Depuis sa programmation en l’an 2000, In the mood for love a laissé dans notre mémoire cinéphile une marque précieuse, comme l’empreinte d’une émotion unique, la trace secrète de quelque chose qui nous habite en dépit du temps qui passe, avec discrétion, grâce et sensualité. Ce sera une scène, une image, un air de valse ou des volutes de fumée, un motif sur une robe, la lumière bleutée d’un néon… Car chaque plan offre le détail qui déclenche la magie, chaque scène contient à elle seule tout ce qui fait l’essence du film : le désir.
Les mots sonneront forcément un peu faux, un peu figés, un peu convenus pour vous décrire ici ce qu’est In the mood for love tant ce film est un objet sensitif, une œuvre tout en mouvement, en odeurs, en parfums, en frôlements…
C’est sans doute pour cela qu’il dépasse de loin le cliché esthétique du très soigné, du très beau : la photo est au service de l’histoire, elle n’est jamais figée car elle vibre avec les personnages, elle n’est jamais gratuite car chaque détail, chaque objet, chaque rayon de lumière trouve sa place, son sens dans le récit.
Alors, la distance un peu froide qui habite souvent les œuvres d’une telle virtuosité est abolie, on entre dans l’intrigue comme on tombe amoureux, les sens en émoi, le cœur vibrant et l’esprit qui voudrait tout retenir, de l’accessoire à l’essentiel, afin d’inscrire profondément l’instant présent dans la mémoire…
L’histoire est universelle, pourtant elle est tout entière imprégnée d’une ville et d’une époque, le Hong Kong des années 1960… Tout est ici discrétion, conventions morales, soumission aux normes. Et le trouble prend sa source justement dans la force de la retenue, dans cette attirance obsédante qui jamais n’osera franchir le pas, dans ce désir absolu jamais fané car jamais assouvi, dans l’irrépressible soif d’idéal. In the mood for loveest un film sur la complexe, la douloureuse, la splendide naissance du lien amoureux.

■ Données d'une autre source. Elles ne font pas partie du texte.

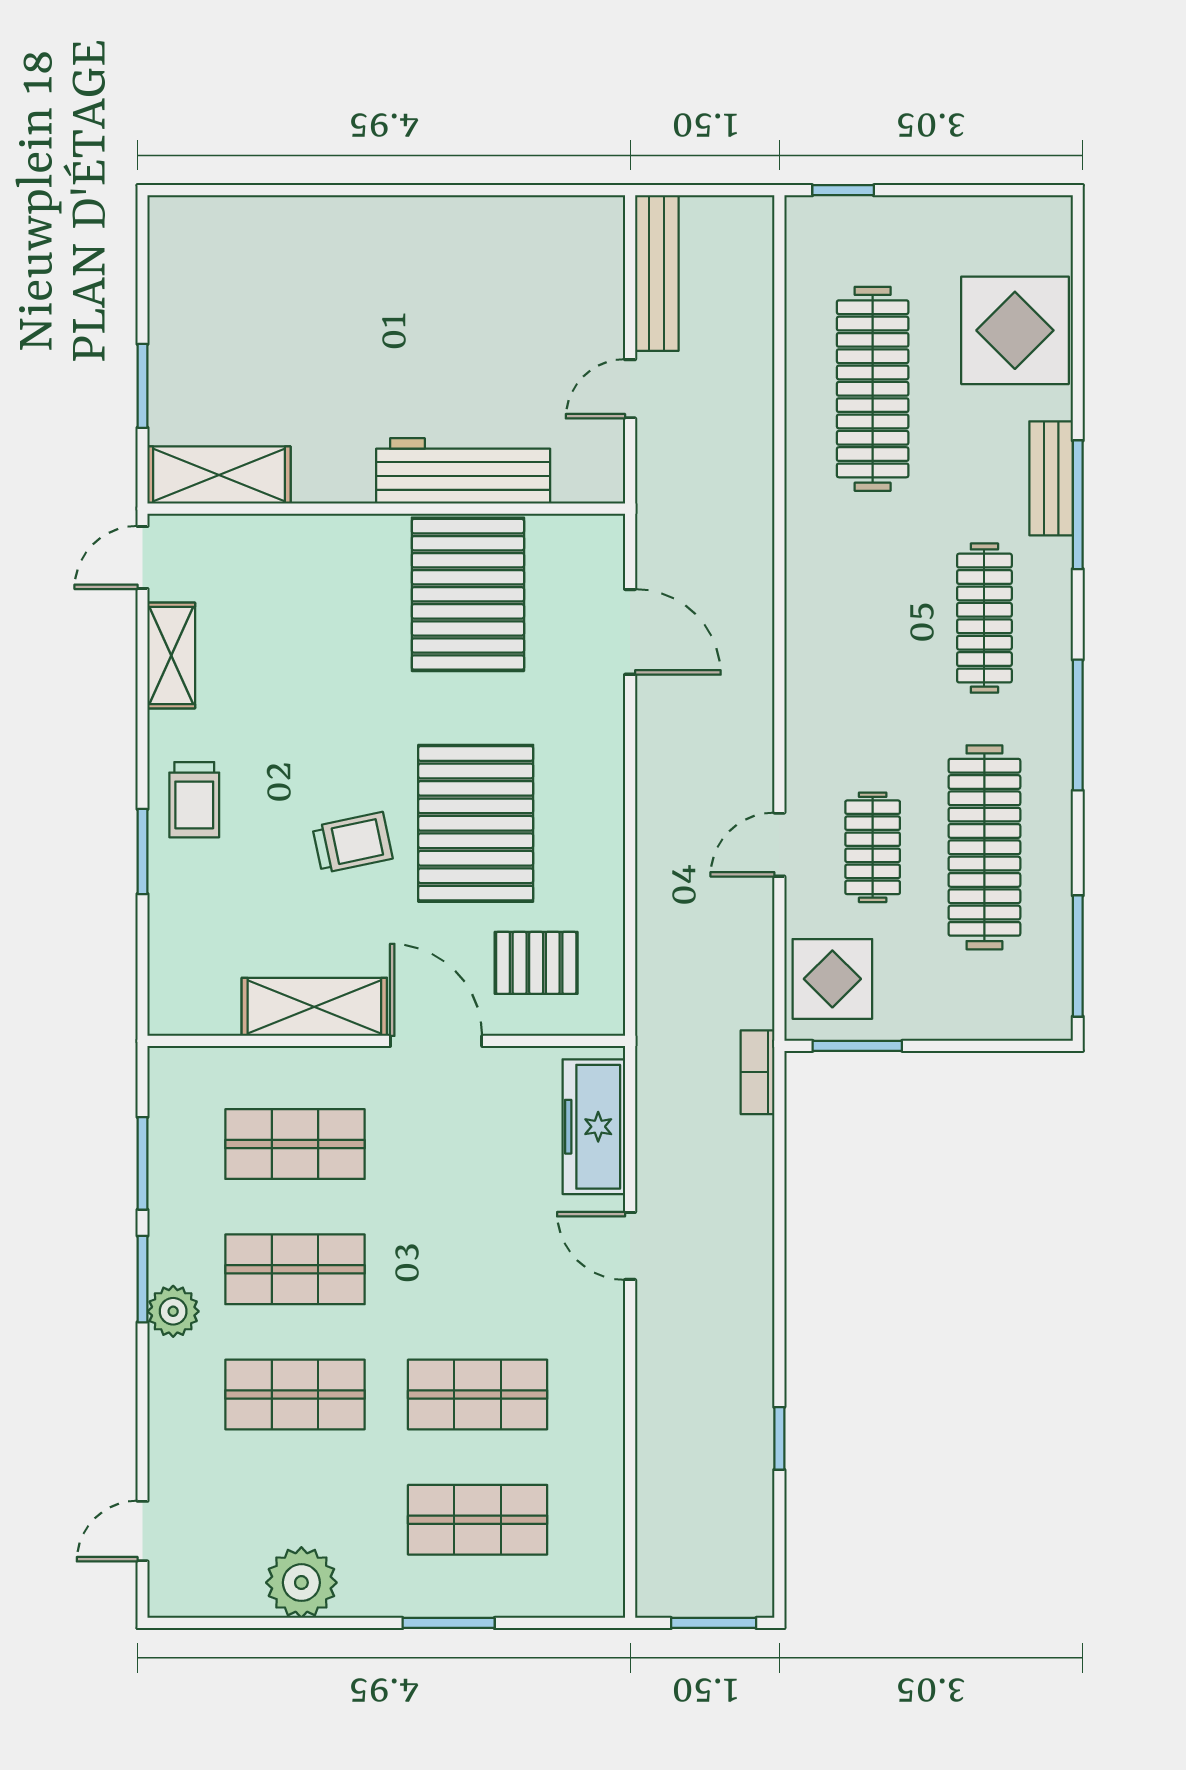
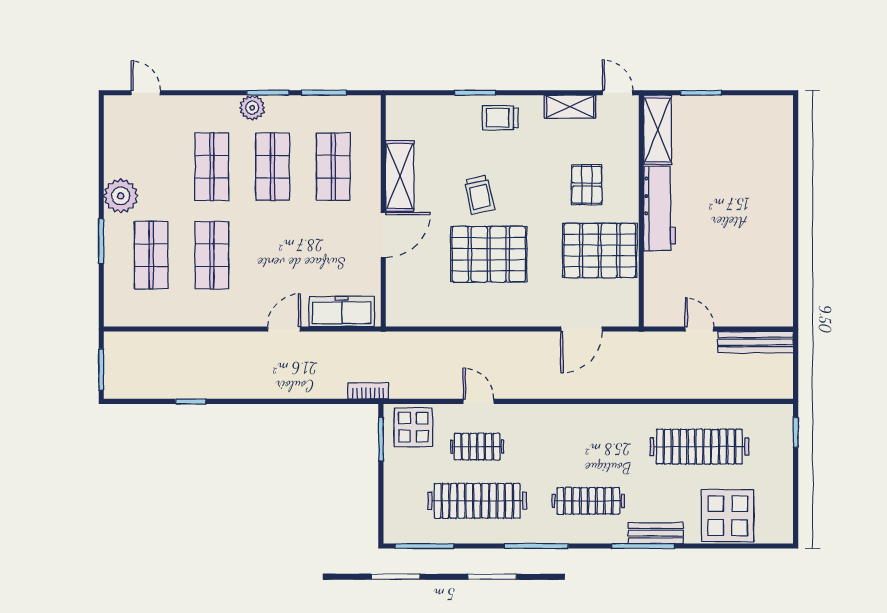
workbench: (463, 471) -> (660, 209), moved
pallet: (536, 963) -> (587, 185), moved
plant: (301, 1583) -> (121, 196), moved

Racontons simplement comment tout commence…
Chow Mo-wan (Tony Leung) et Su Li-zhen (Maggie Cheung) emménagent le même jour, dans le même immeuble. Leurs conjoints respectifs sont absents, de plus en plus souvent, souvent en même temps… Le soir, ils se retrouvent tous les deux seuls, ils se croisent discrètement dans les couloirs exigus, se frôlent dans les ruelles de la ville… Puis ils commencent à se voir, à partager leur abandon, leurs doutes, leur silence pour finalement réaliser que leurs époux respectifs ont une liaison.
Le choc va les envahir d’une même émotion, le désarroi va les rapprocher et ensemble, blessés, entre trouble et pudeur, ils vont tenter de comprendre… Alors la naissance de l’amour va venir les troubler.